At the reception, we met with important Sri Lankan officials including the High Commissioner’s Deputy who is keen to meet with the Welsh Education Minister to find out more about our Welsh language pilot within Welsh secondary schools.

Further evidence that wherever you go in the world, everything always leads back to Wales!

In addition to promoting the Welsh language in Wales (and all over the world,) one of the core purposes of Saysomethingin is to extend the use of its unique language learning methodology to other indigenous and endangered languages.

To achieve this aim we need to understand how to market ourselves abroad, who to partner with in countries we would like to work in and build a robust export strategy.

Fortunately, we have access to a wide range of expert resources that can assist us with these and many other commercial activities through the Welsh Government’s Business Wales initiative.

That is why we attended the Explore Export Wales 2023 conference at Cardiff City Stadium which was organised by Business Wales.

We were able to access top-notch advice around a myriad of export-related topics which, whilst not reading as an exciting top ten of subjects for the dinner table, are in fact vital to get right before we consider expanding our offer abroad – tax, IP protection, finance, trade agreements and training to name just a few.

There was also a chance to meet Welsh Government representatives who are based in the countries we may consider extending the SSi offer to. This local resource is vital to our building the right foundation before committing to any new language provision.

SSi went to a function earlier this week that served as a prelude to an exciting Welsh event to be held later in the year. We very well may attend, to demonstrate our e-learning platform to our Tech peers.

It is Wales Tech Week 2023, which will be held at the ICC, Newport, in October.

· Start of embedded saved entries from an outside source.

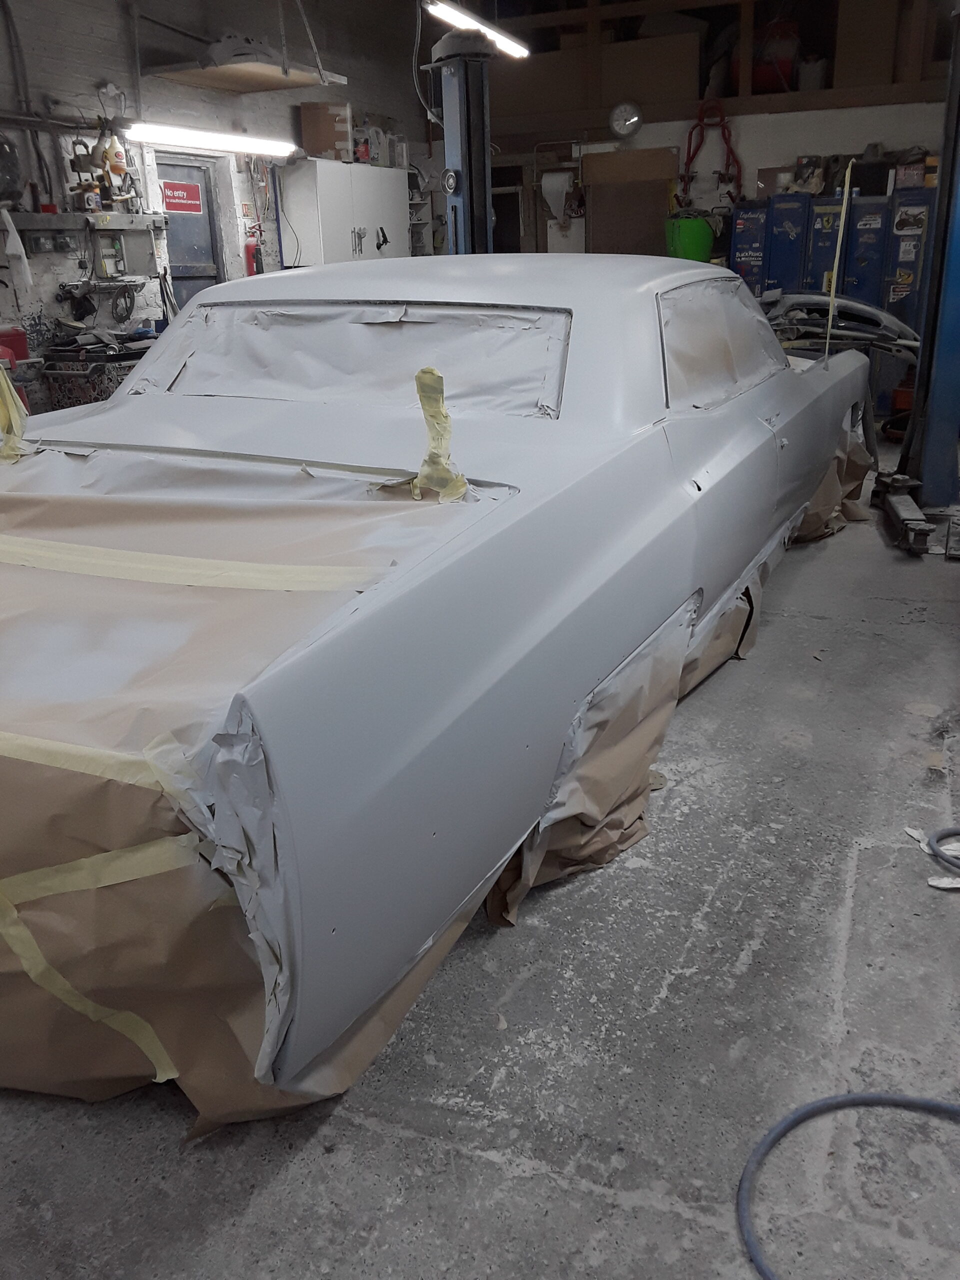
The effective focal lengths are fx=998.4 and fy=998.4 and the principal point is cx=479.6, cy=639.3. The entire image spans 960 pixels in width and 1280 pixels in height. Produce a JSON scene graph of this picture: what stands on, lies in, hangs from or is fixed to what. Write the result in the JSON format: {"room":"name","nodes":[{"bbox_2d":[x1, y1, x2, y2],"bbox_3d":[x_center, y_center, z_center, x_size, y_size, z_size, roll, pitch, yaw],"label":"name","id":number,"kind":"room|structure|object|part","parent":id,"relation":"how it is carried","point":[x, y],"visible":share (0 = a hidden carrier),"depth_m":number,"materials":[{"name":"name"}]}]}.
{"room":"garage","nodes":[
{"label":"garage","id":0,"kind":"room"},
{"bbox_2d":[0,0,433,402],"bbox_3d":[-2.730,-2.693,6.069,0.204,3.462,9.701,8,23,24],"label":"left wall","id":1,"kind":"structure","parent":0,"point":[112,6],"depth_m":6.73,"materials":[{"name":"grey paint"}]},
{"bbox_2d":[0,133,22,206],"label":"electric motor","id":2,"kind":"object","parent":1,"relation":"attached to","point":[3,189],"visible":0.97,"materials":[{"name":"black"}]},
{"bbox_2d":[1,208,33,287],"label":"white cloth","id":3,"kind":"object","parent":1,"relation":"hanging from","point":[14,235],"visible":0.99,"depth_m":5.88,"materials":[{"name":"white"}]},
{"bbox_2d":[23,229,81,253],"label":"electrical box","id":4,"kind":"object","parent":1,"relation":"attached to","point":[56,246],"visible":0.97,"depth_m":5.99,"materials":[{"name":"grey metal"}]},
{"bbox_2d":[1,210,166,232],"bbox_3d":[-2.529,-2.535,6.035,0.154,0.095,1.538,8,23,24],"label":"wall shelf","id":5,"kind":"object","parent":1,"relation":"attached to","point":[32,216],"visible":0.9,"depth_m":6.13,"materials":[{"name":"grey metal"}]},
{"bbox_2d":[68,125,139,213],"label":"tools","id":6,"kind":"object","parent":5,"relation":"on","point":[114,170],"visible":0.92,"depth_m":6.32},
{"bbox_2d":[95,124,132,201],"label":"spray bottle","id":7,"kind":"object","parent":5,"relation":"on","point":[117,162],"visible":0.88,"depth_m":6.46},
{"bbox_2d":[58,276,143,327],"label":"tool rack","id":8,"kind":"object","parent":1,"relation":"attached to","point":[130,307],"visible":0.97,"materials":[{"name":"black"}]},
{"bbox_2d":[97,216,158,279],"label":"electrical box","id":9,"kind":"object","parent":1,"relation":"attached to","point":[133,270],"visible":0.95,"depth_m":6.39,"materials":[{"name":"grey metal"}]},
{"bbox_2d":[156,152,225,308],"bbox_3d":[-2.153,-2.564,7.552,0.126,1.991,0.699,8,23,24],"label":"door","id":10,"kind":"structure","parent":1,"relation":"in","point":[178,251],"depth_m":7.43,"materials":[{"name":"metal"}]},
{"bbox_2d":[160,180,201,213],"bbox_3d":[-2.191,-3.244,7.310,0.012,0.189,0.349,8,23,24],"label":"door sign","id":11,"kind":"object","parent":10,"relation":"attached to","point":[178,194],"visible":0.96,"depth_m":7.31,"materials":[{"name":"red plastic"}]},
{"bbox_2d":[123,122,298,156],"bbox_3d":[-1.761,-3.340,6.559,0.212,0.189,1.686,8,23,24],"label":"fluorescent light","id":12,"kind":"object","parent":1,"relation":"attached to","point":[225,141],"visible":0.93,"depth_m":6.44,"materials":[{"name":"white"}]},
{"bbox_2d":[145,52,343,93],"bbox_3d":[-1.631,-4.041,6.936,0.878,0.226,1.116,8,23,24],"label":"wooden shelf","id":13,"kind":"object","parent":1,"relation":"attached to","point":[272,87],"visible":0.97,"depth_m":6.85,"materials":[{"name":"brown wood"}]},
{"bbox_2d":[244,236,261,276],"bbox_3d":[-1.737,-2.892,7.686,0.120,0.406,0.135,8,23,24],"label":"fire extinguisher","id":14,"kind":"object","parent":1,"relation":"attached to","point":[251,264],"visible":0.69,"depth_m":7.64,"materials":[{"name":"red metal"}]},
{"bbox_2d":[0,452,959,1279],"bbox_3d":[0.274,-0.199,4.171,5.002,0.114,9.229,8,23,24],"label":"concrete floor","id":15,"kind":"structure","parent":0,"point":[668,1219],"depth_m":1.73,"materials":[{"name":"grey concrete"}]},
{"bbox_2d":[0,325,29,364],"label":"red container","id":16,"kind":"object","parent":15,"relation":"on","point":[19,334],"visible":0.72,"depth_m":5.70,"materials":[{"name":"red plastic"}]},
{"bbox_2d":[41,331,152,409],"bbox_3d":[-2.272,-1.544,6.313,0.634,0.907,0.702,8,23,24],"label":"wire basket","id":17,"kind":"object","parent":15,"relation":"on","point":[112,380],"visible":0.4,"depth_m":6.03,"materials":[{"name":"black plastic"}]},
{"bbox_2d":[273,158,408,266],"bbox_3d":[-1.061,-3.166,8.161,0.459,1.300,1.329,8,23,24],"label":"white cabinet","id":18,"kind":"object","parent":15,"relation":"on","point":[299,176],"visible":0.73,"depth_m":7.70,"materials":[{"name":"white metal"}]},
{"bbox_2d":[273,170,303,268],"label":"power cord","id":19,"kind":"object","parent":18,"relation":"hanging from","point":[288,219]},
{"bbox_2d":[300,100,352,160],"bbox_3d":[-1.196,-3.995,7.883,0.354,0.405,0.289,8,23,24],"label":"cardboard box","id":20,"kind":"object","parent":18,"relation":"on","point":[307,141],"visible":0.85,"depth_m":7.77,"materials":[{"name":"brown cardboard"}]},
{"bbox_2d":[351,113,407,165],"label":"containers","id":21,"kind":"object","parent":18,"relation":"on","point":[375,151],"visible":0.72,"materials":[{"name":"grey plastic"}]},
{"bbox_2d":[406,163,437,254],"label":"shelf","id":22,"kind":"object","parent":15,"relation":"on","point":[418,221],"visible":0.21,"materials":[{"name":"grey metal"}]},
{"bbox_2d":[0,251,876,1099],"bbox_3d":[0.137,-0.725,3.632,1.951,1.332,5.020,8,23,24],"label":"car","id":23,"kind":"object","parent":15,"relation":"on","point":[346,286],"visible":0.93,"depth_m":2.01,"materials":[{"name":"grey metal"}]},
{"bbox_2d":[0,361,28,460],"bbox_3d":[-1.146,-0.551,2.396,0.125,0.241,0.062,8,23,24],"label":"yellow tape","id":24,"kind":"object","parent":23,"relation":"attached to","point":[1,375],"visible":0.97,"depth_m":2.39,"materials":[{"name":"yellow paper"}]},
{"bbox_2d":[0,532,384,593],"bbox_3d":[-0.792,-0.178,1.905,1.395,0.033,0.220,8,23,24],"label":"masking tape","id":25,"kind":"object","parent":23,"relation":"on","point":[212,584],"visible":0.95,"depth_m":1.76,"materials":[{"name":"paper"}]},
{"bbox_2d":[0,755,486,1126],"bbox_3d":[-0.742,0.341,1.860,1.629,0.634,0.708,8,23,24],"label":"brown paper","id":26,"kind":"object","parent":23,"relation":"attached to","point":[67,966],"visible":0.42,"depth_m":1.57,"materials":[{"name":"brown paper"}]},
{"bbox_2d":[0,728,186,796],"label":"masking tape","id":27,"kind":"object","parent":26,"relation":"attached to","point":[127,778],"visible":0.94,"depth_m":1.36,"materials":[{"name":"yellow paper"}]},
{"bbox_2d":[0,831,197,1087],"bbox_3d":[-0.641,0.468,1.541,0.566,0.358,0.163,8,23,24],"label":"masking tape","id":28,"kind":"object","parent":26,"relation":"attached to","point":[25,961],"visible":0.95,"depth_m":1.50,"materials":[{"name":"yellow paper"}]},
{"bbox_3d":[-0.375,-0.824,2.920,1.394,0.286,0.280,8,23,24],"label":"window","id":29,"kind":"part","parent":23,"relation":"part of","materials":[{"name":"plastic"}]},
{"bbox_2d":[410,365,468,502],"bbox_3d":[-0.084,-0.407,2.022,0.094,0.263,0.095,8,23,24],"label":"yellow tape","id":30,"kind":"object","parent":23,"relation":"attached to","point":[423,375],"visible":0.96,"depth_m":2.02,"materials":[{"name":"yellow paper"}]},
{"bbox_2d":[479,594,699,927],"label":"brown paper","id":31,"kind":"object","parent":23,"relation":"attached to","point":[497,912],"visible":0.42,"depth_m":2.24,"materials":[{"name":"brown paper"}]},
{"bbox_3d":[0.837,-1.045,3.482,0.166,0.353,1.366,8,23,24],"label":"window","id":32,"kind":"part","parent":23,"relation":"part of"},
{"bbox_2d":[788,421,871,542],"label":"brown paper","id":33,"kind":"object","parent":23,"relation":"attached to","point":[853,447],"visible":0.35,"depth_m":4.78,"materials":[{"name":"brown paper"}]},
{"bbox_2d":[823,156,853,361],"bbox_3d":[1.729,-1.762,4.831,0.017,0.910,0.031,8,23,24],"label":"yellow tape","id":34,"kind":"object","parent":23,"relation":"attached to","point":[845,205],"visible":0.97,"depth_m":4.80,"materials":[{"name":"yellow"}]},
{"bbox_2d":[429,22,494,256],"bbox_3d":[-0.053,-2.046,5.472,0.839,2.323,1.040,8,23,24],"label":"lift post","id":35,"kind":"object","parent":15,"relation":"on","point":[486,149],"visible":0.51,"depth_m":5.20,"materials":[{"name":"metal"}]},
{"bbox_2d":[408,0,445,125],"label":"cable","id":36,"kind":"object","parent":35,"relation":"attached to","point":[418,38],"visible":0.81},
{"bbox_2d":[422,0,530,57],"bbox_3d":[-0.043,-3.712,5.831,0.138,0.291,1.680,8,23,24],"label":"fluorescent light","id":37,"kind":"object","parent":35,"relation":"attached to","point":[510,44],"visible":0.96,"depth_m":5.84,"materials":[{"name":"white"}]},
{"bbox_2d":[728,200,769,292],"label":"tool cabinet","id":38,"kind":"object","parent":15,"relation":"on","point":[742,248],"visible":0.25,"depth_m":8.16,"materials":[{"name":"blue metal"}]},
{"bbox_2d":[728,182,938,413],"bbox_3d":[2.964,-2.778,8.249,1.640,1.699,0.603,8,23,24],"label":"locker","id":39,"kind":"object","parent":15,"relation":"on","point":[771,275],"visible":0.4,"depth_m":7.93,"materials":[{"name":"blue metal"}]},
{"bbox_2d":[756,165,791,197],"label":"box","id":40,"kind":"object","parent":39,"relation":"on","point":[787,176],"visible":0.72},
{"bbox_2d":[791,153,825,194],"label":"box","id":41,"kind":"object","parent":39,"relation":"on","point":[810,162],"visible":0.87,"depth_m":8.09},
{"bbox_2d":[759,291,920,368],"bbox_3d":[2.150,-1.938,6.235,1.429,0.520,1.139,8,23,24],"label":"car part","id":42,"kind":"object","parent":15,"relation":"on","point":[818,299],"visible":0.42,"depth_m":5.95,"materials":[{"name":"metal"}]},
{"bbox_2d":[738,1088,959,1277],"bbox_3d":[0.650,0.821,1.352,0.563,0.041,0.536,8,23,24],"label":"blue hose","id":43,"kind":"object","parent":15,"relation":"on","point":[803,1114],"visible":1,"depth_m":1.53,"materials":[{"name":"blue plastic"}]},
{"bbox_2d":[872,470,933,555],"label":"lift arm","id":44,"kind":"object","parent":15,"relation":"on","point":[913,525],"visible":0.87,"depth_m":4.57,"materials":[{"name":"black metal"}]},
{"bbox_2d":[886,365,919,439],"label":"red object","id":45,"kind":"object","parent":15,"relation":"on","point":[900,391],"visible":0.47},
{"bbox_2d":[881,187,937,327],"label":"locker","id":46,"kind":"object","parent":15,"relation":"on","point":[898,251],"visible":0.39,"depth_m":7.70,"materials":[{"name":"blue metal"}]},
{"bbox_2d":[896,0,959,517],"bbox_3d":[2.323,-1.861,4.527,0.957,2.686,1.346,8,23,24],"label":"lift post","id":47,"kind":"object","parent":15,"relation":"on","point":[921,356],"visible":0.87,"depth_m":4.71,"materials":[{"name":"blue metal"}]},
{"bbox_2d":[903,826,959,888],"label":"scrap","id":48,"kind":"object","parent":15,"relation":"on","point":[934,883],"visible":0.92,"depth_m":2.23,"materials":[{"name":"white"}]},
{"bbox_2d":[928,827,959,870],"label":"blue hose","id":49,"kind":"object","parent":15,"relation":"on","point":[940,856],"visible":1,"depth_m":2.28,"materials":[{"name":"blue rubber"}]},
{"bbox_2d":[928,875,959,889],"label":"paper scrap","id":50,"kind":"object","parent":15,"relation":"on","point":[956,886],"visible":0.9,"depth_m":2.14,"materials":[{"name":"white paper"}]},
{"bbox_2d":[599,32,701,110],"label":"cardboard box","id":51,"kind":"object","parent":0,"point":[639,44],"visible":0.87,"depth_m":8.61,"materials":[{"name":"brown cardboard"}]},
{"bbox_2d":[664,210,713,263],"bbox_3d":[1.739,-3.289,8.331,0.406,0.551,0.374,-6,21,-10],"label":"green barrel","id":52,"kind":"object","parent":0,"point":[697,237],"visible":0.8,"depth_m":8.16,"materials":[{"name":"green plastic"}]},
{"bbox_2d":[435,0,954,262],"bbox_3d":[2.245,-3.903,8.691,5.859,3.617,0.267,8,23,24],"label":"back wall","id":53,"kind":"structure","parent":0,"point":[858,111],"depth_m":8.56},
{"bbox_2d":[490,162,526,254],"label":"doorway","id":54,"kind":"object","parent":53,"relation":"in","point":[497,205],"visible":0.44,"depth_m":9.60,"materials":[{"name":"wood"}]},
{"bbox_2d":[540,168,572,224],"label":"paper roll","id":55,"kind":"object","parent":53,"relation":"attached to","point":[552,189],"visible":0.95,"depth_m":9.13,"materials":[{"name":"white paper"}]},
{"bbox_2d":[608,100,644,138],"bbox_3d":[1.245,-4.422,8.494,0.315,0.295,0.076,8,23,24],"label":"wall clock","id":56,"kind":"object","parent":53,"relation":"attached to","point":[623,119],"visible":0.99,"depth_m":8.47,"materials":[{"name":"metal"}]},
{"bbox_2d":[582,146,679,255],"bbox_3d":[1.348,-3.673,9.002,0.670,1.342,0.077,8,23,24],"label":"brown panel","id":57,"kind":"object","parent":53,"relation":"attached to","point":[594,216],"visible":0.68,"depth_m":8.90,"materials":[{"name":"brown wood"}]},
{"bbox_2d":[681,96,743,207],"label":"red metal frame","id":58,"kind":"object","parent":53,"relation":"attached to","point":[721,119],"visible":0.88,"depth_m":8.59,"materials":[{"name":"red metal"}]},
{"bbox_2d":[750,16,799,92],"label":"red machine","id":59,"kind":"object","parent":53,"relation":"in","point":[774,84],"visible":0.64,"depth_m":8.47,"materials":[{"name":"red"}]},
{"bbox_2d":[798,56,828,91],"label":"white container","id":60,"kind":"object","parent":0,"point":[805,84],"visible":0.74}
]}

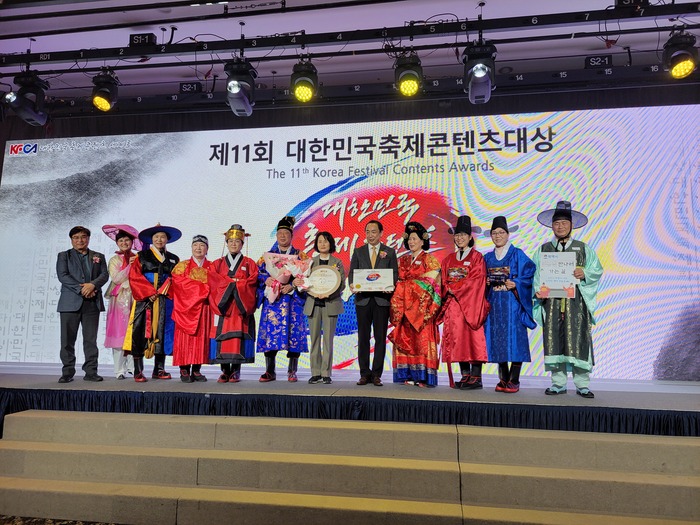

See for yourself at https://www.walestechweek.com

The presentation updated all attendees on how the event will promote Welsh Tech on the global stage through…

  • Illustrating the scope of opportunities for Welsh businesses to embrace local Tech
  • Building Welsh Tech talent – “from a talent pool to a talent ocean”
  • Showcasing Welsh innovation
  • Linking government, academia and business

A range of exhibitions, panels and specialist speakers are going to bring Tech to life around three key pillars…

  1. Tech for good
  2. Tech for the planet
  3. Tech for tomorrow

To further develop our distinctive language methodology, SSi aims to take advantage of the exciting opportunities being explored by the Tech sector. We want to increase access to the Welsh language so that more people may learn it when, where, and how they want, in the most engaging ways imaginable. 

We also would love for whatever tech we employ to be Welsh Tech! 

SaySomethingin celebrated St David’s Day in Dublin as part of a week-long Welsh Government Trade Mission to Ireland.

Following our desire to apply SSi methodology to indigenous and endangered languages, we enrolled on the Mission to explore possibilities with the Irish language.

The Welsh Minister for Education and Language, Jeremy Miles, was also in Dublin to promote the importance of increasing the use of Irish and Welsh languages. He visited a Dublin primary school that was teaching Welsh to its pupils and spoke with real heart about the importance of language in all aspects of culture.

We visited both Dublin and Galway and were fortunate enough to meet Irish language providers, bi-lingual universities and government officials that are the major influencers for the teaching of Irish at every level.

We really hope that we can work with these wonderful people to achieve in Ireland for Irish what we have done in Wales for Welsh. There is a long way to go and we have a lot to learn but we hope this mission is the start of a long partnership with our new friends in Ireland.

In addition to the meetings, we were treated to cultural events and musical performances that celebrated the Irish and Welsh cultures around St David’s Day.

The Dublin Welsh Male Voice choir sang to us, bringing many to tears. Then the Irish violinist, Aoife Ni Bhriain, and Welsh harp legend, Catrin Finch, combined to share some mind-blowing original renditions that received a standing ovation!

We must thank Export Wales and the Dublin-based Welsh Government Trade team that organised so much and looked after us so well.